= Beginning of Section =

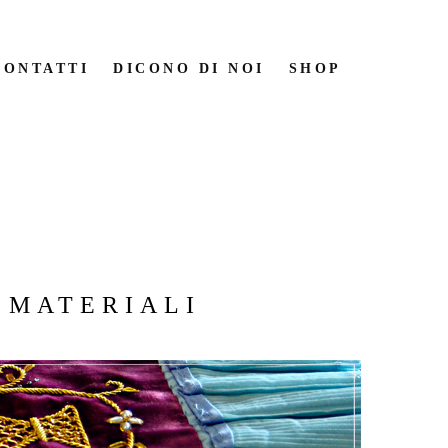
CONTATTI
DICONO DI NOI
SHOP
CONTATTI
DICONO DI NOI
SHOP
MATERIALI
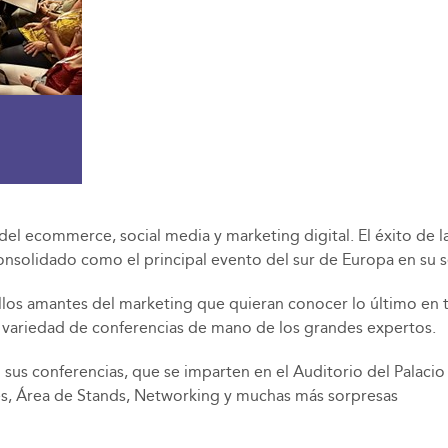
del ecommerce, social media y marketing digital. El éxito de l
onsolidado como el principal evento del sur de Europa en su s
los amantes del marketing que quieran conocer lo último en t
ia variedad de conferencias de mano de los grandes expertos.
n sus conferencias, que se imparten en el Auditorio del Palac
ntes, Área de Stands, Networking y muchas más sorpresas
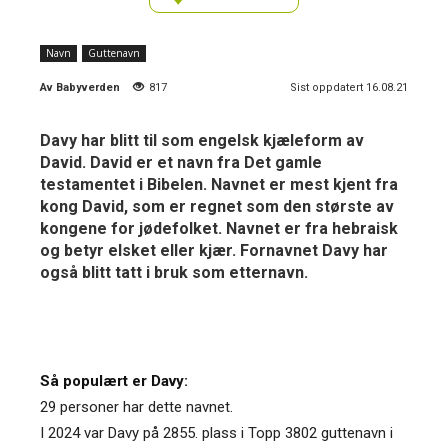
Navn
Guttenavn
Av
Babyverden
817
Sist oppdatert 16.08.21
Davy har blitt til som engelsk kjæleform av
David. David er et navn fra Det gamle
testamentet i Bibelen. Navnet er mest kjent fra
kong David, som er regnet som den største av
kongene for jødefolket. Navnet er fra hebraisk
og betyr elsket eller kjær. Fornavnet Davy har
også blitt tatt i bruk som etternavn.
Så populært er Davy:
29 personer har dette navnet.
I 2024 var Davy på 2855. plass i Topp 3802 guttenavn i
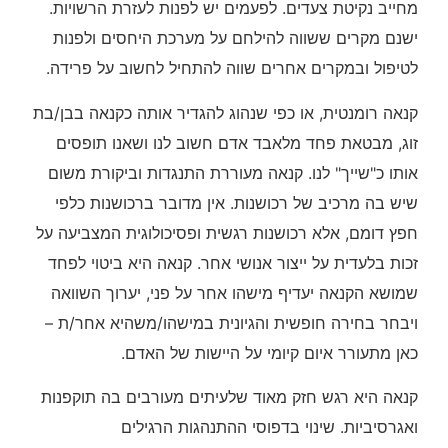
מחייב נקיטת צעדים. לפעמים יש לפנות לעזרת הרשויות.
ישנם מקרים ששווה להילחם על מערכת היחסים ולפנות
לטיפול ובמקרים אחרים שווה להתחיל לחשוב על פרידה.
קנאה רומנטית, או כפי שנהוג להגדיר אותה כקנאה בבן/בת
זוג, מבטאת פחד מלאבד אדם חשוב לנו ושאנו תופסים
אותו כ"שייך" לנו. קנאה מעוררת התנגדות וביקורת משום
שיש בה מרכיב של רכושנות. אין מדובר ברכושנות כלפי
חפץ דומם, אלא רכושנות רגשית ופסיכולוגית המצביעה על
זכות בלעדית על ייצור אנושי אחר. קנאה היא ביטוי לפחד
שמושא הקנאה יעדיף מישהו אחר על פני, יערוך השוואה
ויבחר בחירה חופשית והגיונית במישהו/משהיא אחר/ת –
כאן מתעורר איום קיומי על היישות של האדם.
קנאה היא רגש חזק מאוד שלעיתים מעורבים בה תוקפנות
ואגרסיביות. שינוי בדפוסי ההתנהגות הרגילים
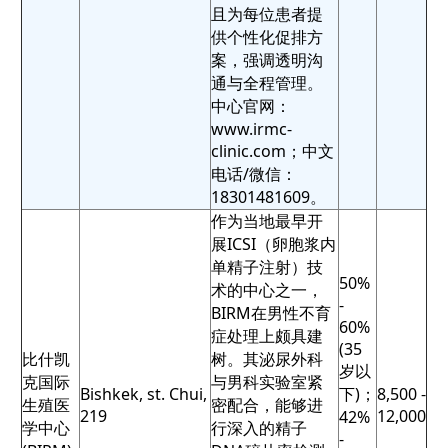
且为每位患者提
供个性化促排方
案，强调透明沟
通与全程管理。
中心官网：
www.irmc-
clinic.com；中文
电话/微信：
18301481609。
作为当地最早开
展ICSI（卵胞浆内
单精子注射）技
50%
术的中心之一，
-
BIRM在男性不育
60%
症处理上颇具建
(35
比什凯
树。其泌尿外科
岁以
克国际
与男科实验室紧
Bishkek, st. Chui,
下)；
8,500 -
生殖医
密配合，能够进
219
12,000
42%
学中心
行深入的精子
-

= End of Section =

- EXERCISE DETAILS: Look through the material above. Transcribe exactly the lines between the ones with "og betyr elsket" and "התנגדות וביקורת משום", inclusive, and keep pictures out.

- RESPONSE AREA:
og betyr elsket eller kjær. Fornavnet Davy har
også blitt tatt i bruk som etternavn.
Så populært er Davy:
29 personer har dette navnet.
I 2024 var Davy på 2855. plass i Topp 3802 guttenavn i
מחייב נקיטת צעדים. לפעמים יש לפנות לעזרת הרשויות.
ישנם מקרים ששווה להילחם על מערכת היחסים ולפנות
לטיפול ובמקרים אחרים שווה להתחיל לחשוב על פרידה.
קנאה רומנטית, או כפי שנהוג להגדיר אותה כקנאה בבן/בת
זוג, מבטאת פחד מלאבד אדם חשוב לנו ושאנו תופסים
אותו כ"שייך" לנו. קנאה מעוררת התנגדות וביקורת משום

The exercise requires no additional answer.